**What is required:**
Pull out every line in the records below that contains the string "userLang". Case counts.

**Supplied material:**
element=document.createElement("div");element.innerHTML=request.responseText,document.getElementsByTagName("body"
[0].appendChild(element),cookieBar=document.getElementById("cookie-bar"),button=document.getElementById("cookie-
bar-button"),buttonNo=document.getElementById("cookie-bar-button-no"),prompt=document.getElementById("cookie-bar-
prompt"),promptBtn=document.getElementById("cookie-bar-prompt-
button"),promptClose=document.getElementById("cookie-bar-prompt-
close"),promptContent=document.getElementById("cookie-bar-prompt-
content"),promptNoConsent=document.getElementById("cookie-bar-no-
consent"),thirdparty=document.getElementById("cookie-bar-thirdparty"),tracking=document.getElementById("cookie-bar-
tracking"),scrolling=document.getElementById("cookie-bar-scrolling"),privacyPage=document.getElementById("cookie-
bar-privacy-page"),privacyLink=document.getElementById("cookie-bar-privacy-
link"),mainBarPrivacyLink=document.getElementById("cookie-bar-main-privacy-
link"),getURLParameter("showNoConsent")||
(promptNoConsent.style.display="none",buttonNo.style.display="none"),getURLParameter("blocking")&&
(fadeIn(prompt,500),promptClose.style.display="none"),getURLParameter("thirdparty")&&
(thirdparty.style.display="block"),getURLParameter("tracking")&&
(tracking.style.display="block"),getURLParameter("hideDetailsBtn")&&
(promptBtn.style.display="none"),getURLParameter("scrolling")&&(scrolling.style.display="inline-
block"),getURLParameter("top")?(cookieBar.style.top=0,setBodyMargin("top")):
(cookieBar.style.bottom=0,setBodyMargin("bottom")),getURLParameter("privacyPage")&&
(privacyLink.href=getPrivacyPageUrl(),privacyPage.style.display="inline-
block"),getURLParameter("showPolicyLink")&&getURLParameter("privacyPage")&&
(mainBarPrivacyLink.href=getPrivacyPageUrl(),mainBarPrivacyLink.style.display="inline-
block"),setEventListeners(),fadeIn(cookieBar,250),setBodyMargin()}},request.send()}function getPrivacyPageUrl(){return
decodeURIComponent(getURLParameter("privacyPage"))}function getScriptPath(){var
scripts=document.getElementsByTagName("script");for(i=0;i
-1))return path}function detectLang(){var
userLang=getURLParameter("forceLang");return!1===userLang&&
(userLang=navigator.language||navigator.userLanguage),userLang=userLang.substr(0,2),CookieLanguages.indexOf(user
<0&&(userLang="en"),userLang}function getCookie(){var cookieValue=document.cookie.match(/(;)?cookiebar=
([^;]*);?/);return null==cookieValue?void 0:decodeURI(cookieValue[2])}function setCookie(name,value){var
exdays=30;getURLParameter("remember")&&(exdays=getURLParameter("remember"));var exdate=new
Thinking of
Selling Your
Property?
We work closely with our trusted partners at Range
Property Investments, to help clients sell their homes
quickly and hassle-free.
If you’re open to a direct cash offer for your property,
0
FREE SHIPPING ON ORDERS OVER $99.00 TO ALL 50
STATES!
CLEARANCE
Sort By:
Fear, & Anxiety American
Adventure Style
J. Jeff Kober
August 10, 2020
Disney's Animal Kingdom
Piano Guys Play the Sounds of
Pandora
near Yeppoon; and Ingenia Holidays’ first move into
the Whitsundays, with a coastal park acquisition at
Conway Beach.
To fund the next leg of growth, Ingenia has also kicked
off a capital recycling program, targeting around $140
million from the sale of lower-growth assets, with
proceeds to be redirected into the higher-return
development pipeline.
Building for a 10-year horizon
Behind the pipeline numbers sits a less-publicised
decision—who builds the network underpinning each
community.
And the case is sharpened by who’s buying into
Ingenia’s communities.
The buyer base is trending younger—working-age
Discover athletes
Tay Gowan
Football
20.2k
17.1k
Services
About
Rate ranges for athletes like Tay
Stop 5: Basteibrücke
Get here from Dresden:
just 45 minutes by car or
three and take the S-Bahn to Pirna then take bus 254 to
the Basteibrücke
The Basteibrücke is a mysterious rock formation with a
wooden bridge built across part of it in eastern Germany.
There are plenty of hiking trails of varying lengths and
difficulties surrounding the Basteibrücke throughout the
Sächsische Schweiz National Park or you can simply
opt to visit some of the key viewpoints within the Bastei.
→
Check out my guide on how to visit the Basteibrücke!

**Result below:**
userLang=getURLParameter("forceLang");return!1===userLang&&
(userLang=navigator.language||navigator.userLanguage),userLang=userLang.substr(0,2),CookieLanguages.indexOf(user
<0&&(userLang="en"),userLang}function getCookie(){var cookieValue=document.cookie.match(/(;)?cookiebar=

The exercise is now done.